- [Material for this exercise]
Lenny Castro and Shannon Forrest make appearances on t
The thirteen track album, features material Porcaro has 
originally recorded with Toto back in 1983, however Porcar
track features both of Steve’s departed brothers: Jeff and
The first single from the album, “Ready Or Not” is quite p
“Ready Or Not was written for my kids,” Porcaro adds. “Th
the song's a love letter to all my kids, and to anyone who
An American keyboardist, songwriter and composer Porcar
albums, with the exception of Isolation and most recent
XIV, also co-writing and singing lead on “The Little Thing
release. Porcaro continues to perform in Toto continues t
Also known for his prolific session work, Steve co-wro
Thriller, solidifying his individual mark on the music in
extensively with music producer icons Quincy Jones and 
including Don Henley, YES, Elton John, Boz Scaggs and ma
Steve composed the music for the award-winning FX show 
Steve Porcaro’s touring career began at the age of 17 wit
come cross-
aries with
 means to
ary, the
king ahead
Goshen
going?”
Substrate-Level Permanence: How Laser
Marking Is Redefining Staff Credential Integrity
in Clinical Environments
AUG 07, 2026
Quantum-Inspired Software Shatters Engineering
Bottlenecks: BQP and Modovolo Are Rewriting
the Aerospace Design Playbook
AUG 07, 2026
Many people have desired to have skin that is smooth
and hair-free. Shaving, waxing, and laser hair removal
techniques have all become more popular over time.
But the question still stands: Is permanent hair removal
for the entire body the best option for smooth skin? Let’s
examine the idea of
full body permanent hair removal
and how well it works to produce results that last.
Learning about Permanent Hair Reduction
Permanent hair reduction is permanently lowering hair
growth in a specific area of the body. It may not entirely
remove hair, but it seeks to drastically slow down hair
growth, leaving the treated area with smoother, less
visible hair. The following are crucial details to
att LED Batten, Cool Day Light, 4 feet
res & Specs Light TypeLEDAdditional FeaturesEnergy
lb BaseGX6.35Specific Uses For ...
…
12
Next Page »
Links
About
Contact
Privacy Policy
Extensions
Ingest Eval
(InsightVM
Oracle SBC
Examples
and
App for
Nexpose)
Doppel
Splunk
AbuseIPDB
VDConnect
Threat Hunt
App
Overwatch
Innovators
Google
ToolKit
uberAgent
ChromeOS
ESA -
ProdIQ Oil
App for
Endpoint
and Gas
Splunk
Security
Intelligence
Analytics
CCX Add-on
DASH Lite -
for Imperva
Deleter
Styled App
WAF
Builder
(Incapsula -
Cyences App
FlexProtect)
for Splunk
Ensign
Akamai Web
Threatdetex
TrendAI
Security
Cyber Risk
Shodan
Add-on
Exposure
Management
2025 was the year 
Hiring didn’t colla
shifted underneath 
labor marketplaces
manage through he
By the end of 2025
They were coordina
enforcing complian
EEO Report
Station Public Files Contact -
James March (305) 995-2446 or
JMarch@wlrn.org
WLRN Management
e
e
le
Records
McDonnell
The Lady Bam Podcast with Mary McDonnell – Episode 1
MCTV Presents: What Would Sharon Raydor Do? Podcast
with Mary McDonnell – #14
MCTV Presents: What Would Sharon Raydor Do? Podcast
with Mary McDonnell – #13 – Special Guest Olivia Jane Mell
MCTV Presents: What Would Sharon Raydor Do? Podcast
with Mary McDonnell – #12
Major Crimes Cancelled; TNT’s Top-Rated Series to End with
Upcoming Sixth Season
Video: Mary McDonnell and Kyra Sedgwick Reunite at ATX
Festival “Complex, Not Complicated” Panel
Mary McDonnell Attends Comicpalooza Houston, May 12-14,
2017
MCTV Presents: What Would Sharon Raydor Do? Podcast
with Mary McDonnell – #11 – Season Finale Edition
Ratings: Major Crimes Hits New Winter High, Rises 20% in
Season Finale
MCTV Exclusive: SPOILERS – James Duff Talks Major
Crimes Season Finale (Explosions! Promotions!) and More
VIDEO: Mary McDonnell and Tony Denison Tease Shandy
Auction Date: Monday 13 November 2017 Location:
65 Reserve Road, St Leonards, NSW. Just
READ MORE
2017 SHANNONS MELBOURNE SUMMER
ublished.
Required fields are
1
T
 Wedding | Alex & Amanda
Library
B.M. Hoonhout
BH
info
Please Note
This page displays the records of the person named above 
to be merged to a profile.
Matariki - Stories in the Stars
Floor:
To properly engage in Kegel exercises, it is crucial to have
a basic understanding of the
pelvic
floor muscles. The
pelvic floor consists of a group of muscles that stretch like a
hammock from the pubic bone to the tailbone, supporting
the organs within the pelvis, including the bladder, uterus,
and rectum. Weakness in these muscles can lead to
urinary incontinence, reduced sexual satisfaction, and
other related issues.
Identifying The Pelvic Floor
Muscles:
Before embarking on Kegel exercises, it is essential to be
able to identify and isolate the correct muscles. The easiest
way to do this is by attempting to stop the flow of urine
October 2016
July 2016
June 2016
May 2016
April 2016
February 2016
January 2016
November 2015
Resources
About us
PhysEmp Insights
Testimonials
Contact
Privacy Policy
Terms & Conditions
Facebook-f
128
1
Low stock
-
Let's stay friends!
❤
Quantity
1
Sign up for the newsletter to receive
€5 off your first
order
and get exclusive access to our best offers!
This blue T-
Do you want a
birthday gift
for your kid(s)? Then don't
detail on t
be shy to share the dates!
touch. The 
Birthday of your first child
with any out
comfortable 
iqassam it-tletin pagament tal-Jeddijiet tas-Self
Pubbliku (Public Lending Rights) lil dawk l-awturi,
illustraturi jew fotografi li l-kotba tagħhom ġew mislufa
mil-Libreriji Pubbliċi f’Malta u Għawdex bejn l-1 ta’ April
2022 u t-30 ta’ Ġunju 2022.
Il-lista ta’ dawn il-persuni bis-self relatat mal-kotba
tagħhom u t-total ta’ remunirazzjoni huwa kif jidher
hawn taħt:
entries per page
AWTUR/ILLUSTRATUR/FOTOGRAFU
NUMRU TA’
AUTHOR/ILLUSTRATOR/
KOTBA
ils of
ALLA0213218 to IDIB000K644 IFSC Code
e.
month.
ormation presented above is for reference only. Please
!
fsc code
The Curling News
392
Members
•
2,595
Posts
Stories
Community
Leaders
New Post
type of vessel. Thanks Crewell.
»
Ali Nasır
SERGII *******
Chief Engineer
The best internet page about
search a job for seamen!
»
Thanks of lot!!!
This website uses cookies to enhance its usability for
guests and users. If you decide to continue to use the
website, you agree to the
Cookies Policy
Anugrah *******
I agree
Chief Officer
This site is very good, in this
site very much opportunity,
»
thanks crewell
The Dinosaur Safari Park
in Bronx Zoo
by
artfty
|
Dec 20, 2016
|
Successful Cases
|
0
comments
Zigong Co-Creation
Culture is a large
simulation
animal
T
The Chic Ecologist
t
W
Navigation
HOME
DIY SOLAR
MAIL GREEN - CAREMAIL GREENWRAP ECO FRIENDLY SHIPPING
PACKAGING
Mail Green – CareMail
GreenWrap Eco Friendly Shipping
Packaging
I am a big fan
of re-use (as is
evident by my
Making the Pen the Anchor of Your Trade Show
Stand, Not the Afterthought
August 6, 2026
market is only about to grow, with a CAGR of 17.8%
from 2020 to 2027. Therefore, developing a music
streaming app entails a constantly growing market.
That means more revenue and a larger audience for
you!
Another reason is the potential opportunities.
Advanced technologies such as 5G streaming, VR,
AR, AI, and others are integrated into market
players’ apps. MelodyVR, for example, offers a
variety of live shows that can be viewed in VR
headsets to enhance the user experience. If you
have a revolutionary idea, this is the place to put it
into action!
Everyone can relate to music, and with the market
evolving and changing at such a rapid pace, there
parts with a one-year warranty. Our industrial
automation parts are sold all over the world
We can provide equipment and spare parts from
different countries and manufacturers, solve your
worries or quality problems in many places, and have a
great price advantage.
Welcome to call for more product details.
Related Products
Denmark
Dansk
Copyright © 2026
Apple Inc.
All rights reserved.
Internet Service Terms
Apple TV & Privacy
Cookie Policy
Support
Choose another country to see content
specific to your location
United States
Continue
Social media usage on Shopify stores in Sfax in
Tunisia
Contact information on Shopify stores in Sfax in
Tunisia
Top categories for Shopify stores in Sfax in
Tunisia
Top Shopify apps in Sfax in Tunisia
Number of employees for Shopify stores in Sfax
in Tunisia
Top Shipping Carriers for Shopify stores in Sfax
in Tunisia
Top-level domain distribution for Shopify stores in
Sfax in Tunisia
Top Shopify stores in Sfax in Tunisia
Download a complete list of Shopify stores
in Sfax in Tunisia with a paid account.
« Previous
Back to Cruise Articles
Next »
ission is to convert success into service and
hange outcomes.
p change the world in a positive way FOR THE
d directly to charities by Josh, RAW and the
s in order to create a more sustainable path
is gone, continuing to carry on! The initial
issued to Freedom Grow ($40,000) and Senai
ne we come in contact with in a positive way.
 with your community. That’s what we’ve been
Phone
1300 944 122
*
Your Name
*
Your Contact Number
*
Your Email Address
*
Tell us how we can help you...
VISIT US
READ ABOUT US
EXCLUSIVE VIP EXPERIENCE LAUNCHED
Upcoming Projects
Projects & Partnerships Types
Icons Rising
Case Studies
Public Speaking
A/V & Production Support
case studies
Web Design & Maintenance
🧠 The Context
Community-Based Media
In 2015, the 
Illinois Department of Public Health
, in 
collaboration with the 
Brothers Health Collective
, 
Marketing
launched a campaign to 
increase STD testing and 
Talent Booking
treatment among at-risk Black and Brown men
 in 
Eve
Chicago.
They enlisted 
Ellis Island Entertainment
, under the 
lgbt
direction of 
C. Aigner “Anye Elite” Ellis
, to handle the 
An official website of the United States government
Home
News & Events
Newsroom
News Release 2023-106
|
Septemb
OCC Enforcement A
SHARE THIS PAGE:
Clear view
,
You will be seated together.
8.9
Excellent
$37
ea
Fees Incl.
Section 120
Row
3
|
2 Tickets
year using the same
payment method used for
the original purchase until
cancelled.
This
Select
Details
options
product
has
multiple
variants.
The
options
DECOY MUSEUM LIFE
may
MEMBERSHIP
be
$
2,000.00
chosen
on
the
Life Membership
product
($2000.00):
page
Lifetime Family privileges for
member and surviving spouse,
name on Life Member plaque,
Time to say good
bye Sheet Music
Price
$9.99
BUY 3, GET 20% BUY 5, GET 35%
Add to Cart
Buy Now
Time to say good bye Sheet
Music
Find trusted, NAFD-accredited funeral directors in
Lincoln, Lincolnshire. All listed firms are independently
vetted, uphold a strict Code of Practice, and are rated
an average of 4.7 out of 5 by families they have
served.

- [Job] Find every line in the records above that contains the word "Design", and copy each one.

- [Response area]
the Aerospace Design Playbook
Web Design & Maintenance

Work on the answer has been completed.